Cherokee Nation Supreme Court Justice
- Incumbent
- Assumed office August 31, 2023
- Appointed by: Chuck Hoskin Jr.
- Preceded by: Lee Paden

Cherokee Nation Secretary of State
- In office August 14, 2019 – August 30, 2023
- Appointed by: Chuck Hoskin Jr.
- Preceded by: Chuck Hoskin Jr.
- Succeeded by: Shella Bowlin

Speaker of the Cherokee Nation Tribal Council
- In office February 23, 2012 – 2015
- Succeeded by: Joe Byrd

Cherokee Nation Tribal Councilor for the 1st district
- In office 2007–2015
- Preceded by: Audra Smoke-Conner
- Succeeded by: Rex Jordan

Personal details
- Born: Northeastern Oklahoma, U.S.
- Citizenship: Cherokee Nation United States
- Spouse: Rex Jordan
- Parent: Tina Glory
- Education: Oklahoma State University–Stillwater University of Tulsa

= Tina Glory-Jordan =

Cherokee jurist and politician

Tina Glory-Jordan is a Cherokee jurist and former politician serving as a justice of the Cherokee Nation Supreme Court since 2023. She was previously the secretary of state from 2019 to 2023. Glory-Jordan was a tribal councilor for district 1 from 2007 to 2015 during which time she was elected speaker of the council.

== Life ==
Glory-Jordan was born and raised in northeastern Oklahoma. Her mother is former Cherokee politician, Tina Glory. She earned a bachelor's degree in business from Oklahoma State University–Stillwater and a law degree from the University of Tulsa College of Law. She operated her own law firm in Tahlequah, Oklahoma for 42 years. She specialized in housing law. She is married to Cherokee politician Rex Jordan.
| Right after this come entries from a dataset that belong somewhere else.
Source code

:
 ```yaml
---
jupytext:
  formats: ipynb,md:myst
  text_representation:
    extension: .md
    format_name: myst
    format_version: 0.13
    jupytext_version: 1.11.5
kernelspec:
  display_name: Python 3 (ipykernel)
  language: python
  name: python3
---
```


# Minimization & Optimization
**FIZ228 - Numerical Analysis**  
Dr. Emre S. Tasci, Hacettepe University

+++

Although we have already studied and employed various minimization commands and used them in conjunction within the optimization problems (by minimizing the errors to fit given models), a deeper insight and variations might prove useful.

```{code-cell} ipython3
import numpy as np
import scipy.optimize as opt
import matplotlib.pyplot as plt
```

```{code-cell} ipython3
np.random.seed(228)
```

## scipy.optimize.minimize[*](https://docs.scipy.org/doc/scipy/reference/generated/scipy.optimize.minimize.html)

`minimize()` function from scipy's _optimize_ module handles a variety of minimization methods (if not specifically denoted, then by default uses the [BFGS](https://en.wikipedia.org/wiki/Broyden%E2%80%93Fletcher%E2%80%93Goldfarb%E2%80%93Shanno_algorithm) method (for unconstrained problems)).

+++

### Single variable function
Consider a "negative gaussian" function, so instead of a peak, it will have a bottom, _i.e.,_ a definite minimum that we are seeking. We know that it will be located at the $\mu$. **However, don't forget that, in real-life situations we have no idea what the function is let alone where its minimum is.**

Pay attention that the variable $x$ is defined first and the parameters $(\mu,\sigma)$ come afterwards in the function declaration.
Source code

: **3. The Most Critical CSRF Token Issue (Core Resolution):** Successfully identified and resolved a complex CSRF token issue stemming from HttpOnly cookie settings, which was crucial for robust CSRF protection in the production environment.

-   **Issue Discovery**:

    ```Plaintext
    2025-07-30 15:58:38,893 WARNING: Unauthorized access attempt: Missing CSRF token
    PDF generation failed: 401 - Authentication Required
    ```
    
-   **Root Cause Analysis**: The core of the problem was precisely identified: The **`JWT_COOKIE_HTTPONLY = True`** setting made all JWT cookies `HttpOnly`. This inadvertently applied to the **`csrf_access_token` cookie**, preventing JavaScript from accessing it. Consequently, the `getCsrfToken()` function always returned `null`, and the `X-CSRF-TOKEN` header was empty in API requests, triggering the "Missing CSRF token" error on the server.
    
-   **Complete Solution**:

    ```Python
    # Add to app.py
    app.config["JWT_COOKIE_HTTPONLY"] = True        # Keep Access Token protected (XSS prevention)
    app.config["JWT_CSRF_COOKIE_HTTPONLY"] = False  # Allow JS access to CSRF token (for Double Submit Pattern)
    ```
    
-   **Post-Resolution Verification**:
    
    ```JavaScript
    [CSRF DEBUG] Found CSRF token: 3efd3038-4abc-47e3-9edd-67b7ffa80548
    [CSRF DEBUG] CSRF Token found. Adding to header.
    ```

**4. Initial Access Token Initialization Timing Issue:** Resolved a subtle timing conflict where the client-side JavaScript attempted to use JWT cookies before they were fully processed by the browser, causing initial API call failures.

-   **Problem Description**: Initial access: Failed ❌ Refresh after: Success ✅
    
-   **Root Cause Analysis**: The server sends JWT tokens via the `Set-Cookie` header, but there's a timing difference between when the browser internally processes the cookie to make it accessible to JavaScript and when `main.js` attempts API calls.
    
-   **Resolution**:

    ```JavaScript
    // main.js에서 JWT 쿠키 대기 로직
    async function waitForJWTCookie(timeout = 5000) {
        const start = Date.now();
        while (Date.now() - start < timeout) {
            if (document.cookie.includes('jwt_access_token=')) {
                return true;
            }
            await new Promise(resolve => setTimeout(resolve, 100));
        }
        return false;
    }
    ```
Glory-Jordan was a Cherokee Nation district court judge and delegate to the 1999 Cherokee Nation Constitutional Convention. She served as a Cherokee Nation Tribal Councilor from 2007 to 2015, representing District 1 covering Cherokee West. On February 23, 2012, during her second term, she was elected by her peers to serve as Speaker. Glory-Jordan was also the general counsel for the housing authority of the Cherokee Nation and a gaming commissioner.
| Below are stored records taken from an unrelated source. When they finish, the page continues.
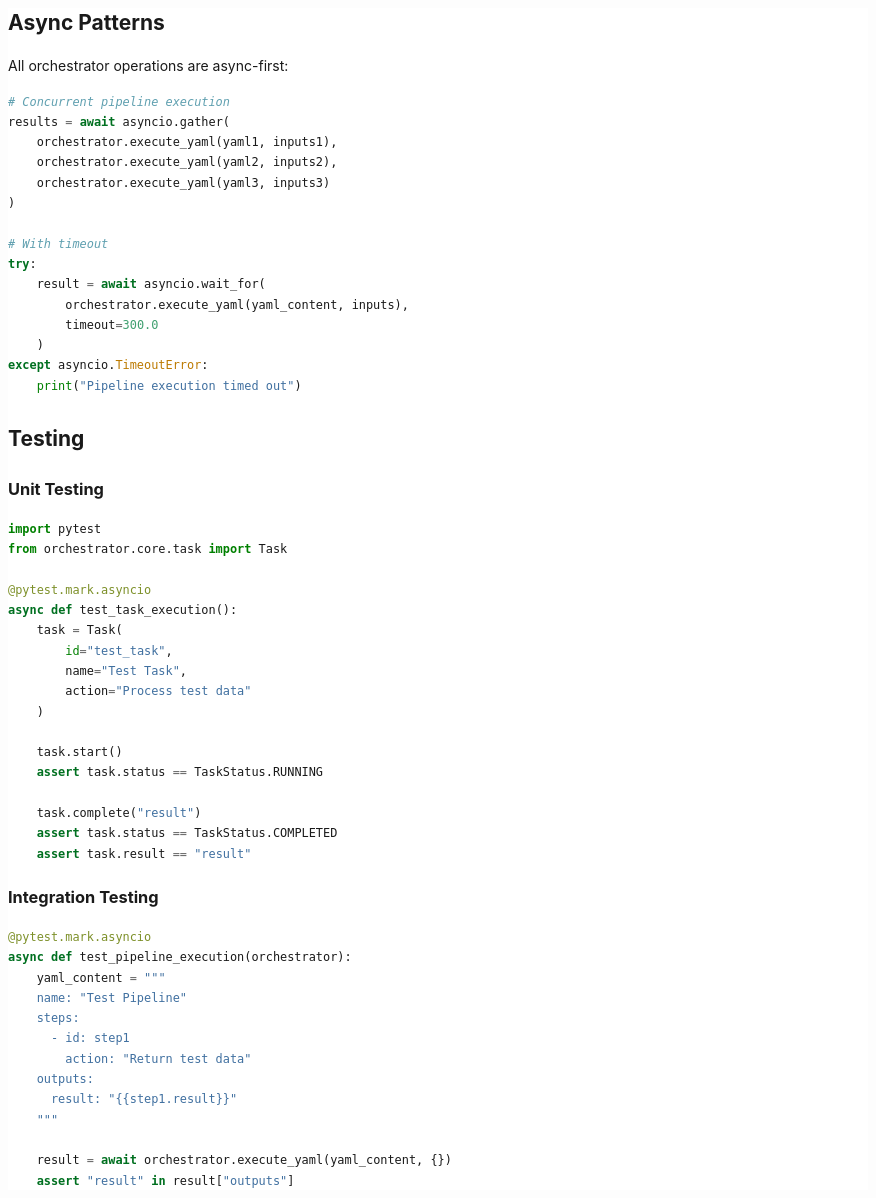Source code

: ## Async Patterns

All orchestrator operations are async-first:

```python
# Concurrent pipeline execution
results = await asyncio.gather(
    orchestrator.execute_yaml(yaml1, inputs1),
    orchestrator.execute_yaml(yaml2, inputs2),
    orchestrator.execute_yaml(yaml3, inputs3)
)

# With timeout
try:
    result = await asyncio.wait_for(
        orchestrator.execute_yaml(yaml_content, inputs),
        timeout=300.0
    )
except asyncio.TimeoutError:
    print("Pipeline execution timed out")
```

## Testing

### Unit Testing

```python
import pytest
from orchestrator.core.task import Task

@pytest.mark.asyncio
async def test_task_execution():
    task = Task(
        id="test_task",
        name="Test Task",
        action="Process test data"
    )
    
    task.start()
    assert task.status == TaskStatus.RUNNING
    
    task.complete("result")
    assert task.status == TaskStatus.COMPLETED
    assert task.result == "result"
```

### Integration Testing

```python
@pytest.mark.asyncio
async def test_pipeline_execution(orchestrator):
    yaml_content = """
    name: "Test Pipeline"
    steps:
      - id: step1
        action: "Return test data"
    outputs:
      result: "{{step1.result}}"
    """
    
    result = await orchestrator.execute_yaml(yaml_content, {})
    assert "result" in result["outputs"]
```
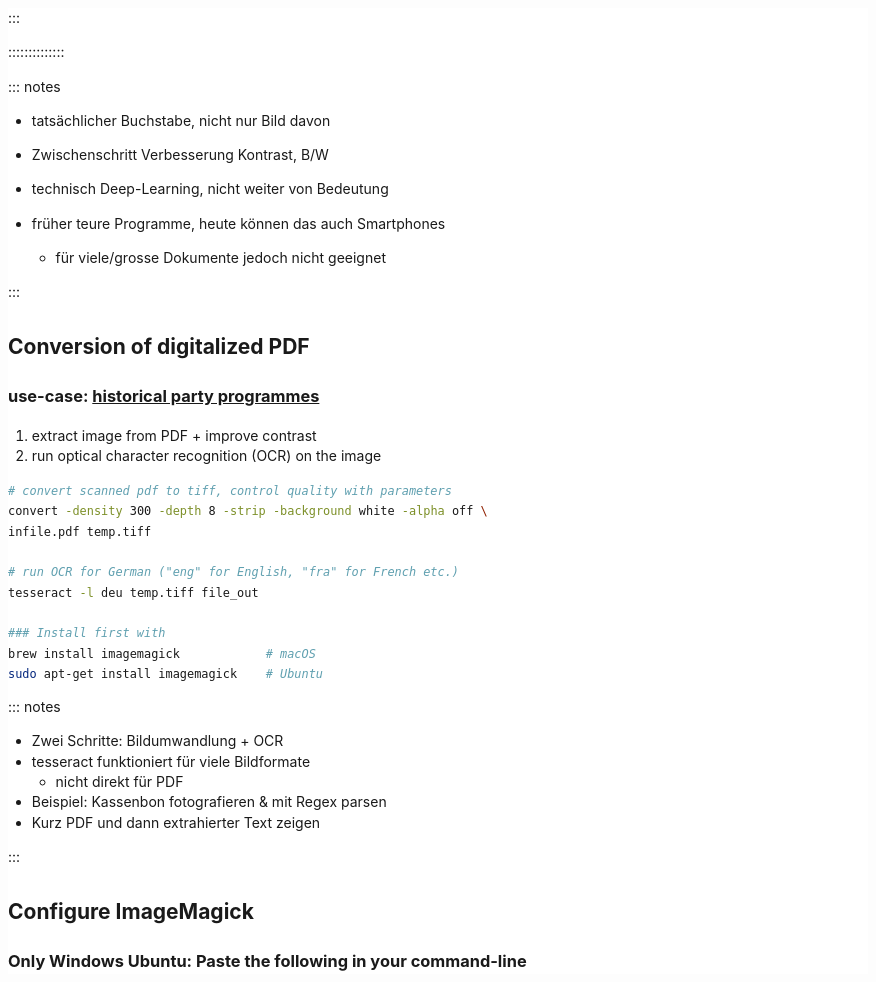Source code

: :::

::::::::::::::





::: notes

- tatsächlicher Buchstabe, nicht nur Bild davon

- Zwischenschritt Verbesserung Kontrast, B/W

- technisch Deep-Learning, nicht weiter von Bedeutung

- früher teure Programme, heute können das auch Smartphones
  - für viele/grosse Dokumente jedoch nicht geeignet



:::



## Conversion of digitalized PDF

### use-case: [historical party programmes](https://visuals.manifesto-project.wzb.eu/mpdb-shiny/cmp_dashboard_dataset/)

1. extract image from PDF + improve contrast
2. run optical character recognition (OCR) on the image

```bash
# convert scanned pdf to tiff, control quality with parameters
convert -density 300 -depth 8 -strip -background white -alpha off \
infile.pdf temp.tiff

# run OCR for German ("eng" for English, "fra" for French etc.)
tesseract -l deu temp.tiff file_out

### Install first with
brew install imagemagick			# macOS
sudo apt-get install imagemagick	# Ubuntu
```

::: notes

- Zwei Schritte: Bildumwandlung + OCR
- tesseract funktioniert für viele Bildformate
  - nicht direkt für PDF
- Beispiel: Kassenbon fotografieren & mit Regex parsen
- Kurz PDF und dann extrahierter Text zeigen

:::

## Configure ImageMagick

### Only Windows Ubuntu: Paste the following in your command-line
After being appointed by principal chief Chuck Hoskin Jr., On August 14, 2019, Glory-Jordan was sworn in to serve as the Cherokee Nation Secretary of State. In this role, Glory-Jordan played a role in guiding the Cherokee Nation through the COVID-19 pandemic response and recovery. She strengthened the Cherokee Nation's relationships with federal partners, including the U.S. Department of Agriculture. Glory-Jordan completed a two-year term on the Federal Communications Commission Intergovernmental Advisory Committee. In December 2022, Glory-Jordan was named to the first-ever Tribal Intergovernmental Advisory Committee by the U.S. Department of Housing and Urban Development, with her term running from November 29, 2022, to November 28, 2024. Glory-Jordan was succeeded as secretary of state by Shella Bowlin on August 31, 2023.

On August 31, 2023, Glory-Jordan was confirmed as a Justice of the Cherokee Nation Supreme Court, replacing Lee Paden who resigned for health reasons. Her nomination by principal chief Hoskin Jr. was approved by the Tribal Council in a 14 to 2 vote.